After a short moment of silence, the co-host started laughing and was like “Buurrrrrn.” and the host was like “Look what smart an audience we have.”. I was so proud :).
So… what’s the joke? It’s of course auflegen…

Auflegen means to dj and to hang up the phone. And as random as that may seem… it makes sense. IN both cases you put something on top of something else. The discs on the player and the telephone receiver on the telephone. Hmmm… I wonder how that verb will hold up. Maybe 50 years from now we say “wegwischen” (swipe away).
Anyway, besides discs and phone receivers auflegen also for hands (in context of healing) and make up.

Oh and for books in sense of publishing  an edition

In fact, this use has kind of broadened and today you can find it with all kinds of items that are being released on the market in some way.

How does this meaning tie in with the idea of on-top.ness. Well, I’m not sure actually. Maybe it’s even the open-idea of auf. Like… publishing a book is in some twisted way laying it open for everyone to see.

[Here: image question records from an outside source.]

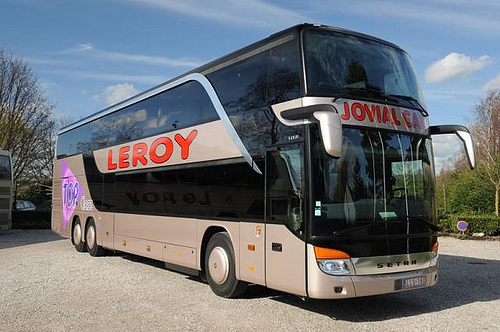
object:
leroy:
[107, 130, 198, 170]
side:
[50, 23, 306, 298]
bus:
[50, 22, 477, 303]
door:
[264, 142, 308, 298]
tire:
[205, 231, 248, 298]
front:
[299, 23, 444, 302]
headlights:
[316, 260, 350, 276]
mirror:
[279, 104, 342, 160]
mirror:
[429, 124, 479, 170]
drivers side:
[375, 35, 443, 294]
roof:
[53, 22, 430, 161]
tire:
[71, 214, 88, 253]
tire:
[84, 215, 107, 257]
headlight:
[430, 250, 438, 265]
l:
[107, 149, 117, 169]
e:
[118, 146, 130, 169]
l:
[391, 108, 401, 125]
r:
[132, 143, 148, 167]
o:
[149, 136, 174, 164]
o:
[351, 102, 367, 121]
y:
[174, 130, 198, 159]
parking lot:
[2, 191, 500, 331]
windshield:
[309, 122, 437, 237]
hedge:
[437, 210, 499, 240]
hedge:
[11, 208, 53, 229]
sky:
[0, 0, 499, 177]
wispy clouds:
[21, 39, 178, 79]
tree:
[0, 46, 57, 212]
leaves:
[33, 112, 49, 133]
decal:
[59, 158, 86, 236]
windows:
[54, 25, 437, 258]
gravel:
[0, 228, 499, 331]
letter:
[341, 102, 350, 120]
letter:
[364, 103, 375, 121]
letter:
[402, 111, 411, 128]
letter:
[376, 105, 383, 123]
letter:
[382, 105, 392, 124]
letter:
[412, 112, 420, 127]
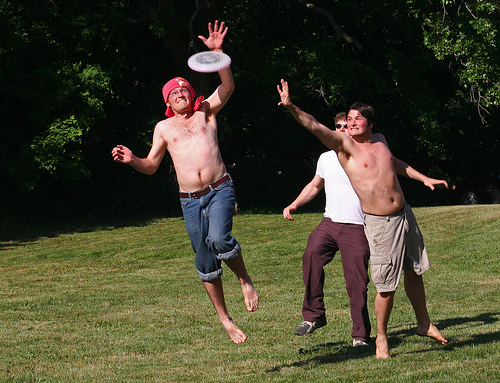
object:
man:
[110, 19, 259, 345]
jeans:
[179, 173, 241, 281]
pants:
[302, 216, 370, 342]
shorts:
[360, 200, 430, 292]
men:
[112, 19, 448, 360]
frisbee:
[188, 51, 231, 72]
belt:
[179, 175, 229, 200]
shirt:
[315, 150, 364, 225]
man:
[276, 79, 448, 358]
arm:
[288, 103, 342, 150]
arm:
[203, 50, 234, 114]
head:
[162, 77, 194, 115]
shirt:
[162, 77, 202, 117]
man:
[283, 112, 370, 347]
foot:
[293, 316, 327, 336]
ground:
[0, 0, 500, 383]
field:
[0, 204, 500, 382]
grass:
[0, 204, 500, 383]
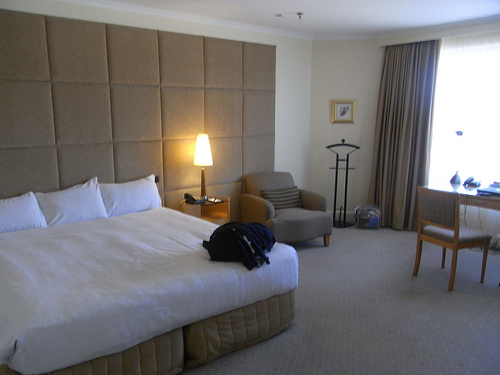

But I don’t know. Probably  it has something to do with printing book… like… laying the print proof on top or something. Either way, this meaning of auflegen brings us right to the related noun die Auflage. In context of books Auflage means edition and in context of newspapers it means the circulation.

Besides that, Auflage is also used in a very factual sense of  for deck chair cushions (Auflage für den Liegestuhl) and mattress toppers (Matratzenauflage) and there’s also an abstract use in sense of condition or restraint. Condition not in sense of “If the weather is nice” but in sense of “You must do (or not do) this if you want to do that.” Like… think of it in a literal way as someone “laying a condition on you”.

All right. Now before we get to the usual r-version, there’s one more sort of fixed expression that talks about our mood… especially about what we feel like doing.

It’s usually used in the negative, so people use it to say what they DON’T feel like. And it’s especially common in context like Spaß (fun) or Scherzen (joking) or gut (good) because… you know… Germans
:[
Anyway, you can technically also use it for schreiben or kochen or küssen but it sounds a bit formula-esque and keine Lust, keinen Bock or nicht in der Stimmung are definitely more common.
Cool. Moving on to the r-version.

rauflegen

The r-version does what the r-versions usually do… be straight forward and take the combination of prefix and verb literally. Rauflegen simply means to put something on top of something.

Rauflegen is one of the r-versions that you WOULDN’T use if there is already the same preposition, in this case auf, in the sentence.

Other r-versions are different in that regard so I thought this was worth a mention.
Oh and another thing… for many prefix verbs the r-version can take an extra “d” without changing its meaning. That’s  the case for auflegen,  too. Kind of. Because drauflegen has also taken on somewhat of a meaning of it’s own.  While rauflegen is simply about laying something on top of something drauflegen leans toward the idea of putting something on top of a fictional pile.  And while you can use drauflegen for rauflegen you cannot really use rauflegen for drauflegen without losing the special meaning. Yeah… isn’t German just a lot fun?
Oh… well, I guess not.
So,  BY FAR the most common use of this piling-drauflegen is as a figure of speech for putting down more money, but people also use it for other quantities and sometimes even for actual piles… that’s rare though.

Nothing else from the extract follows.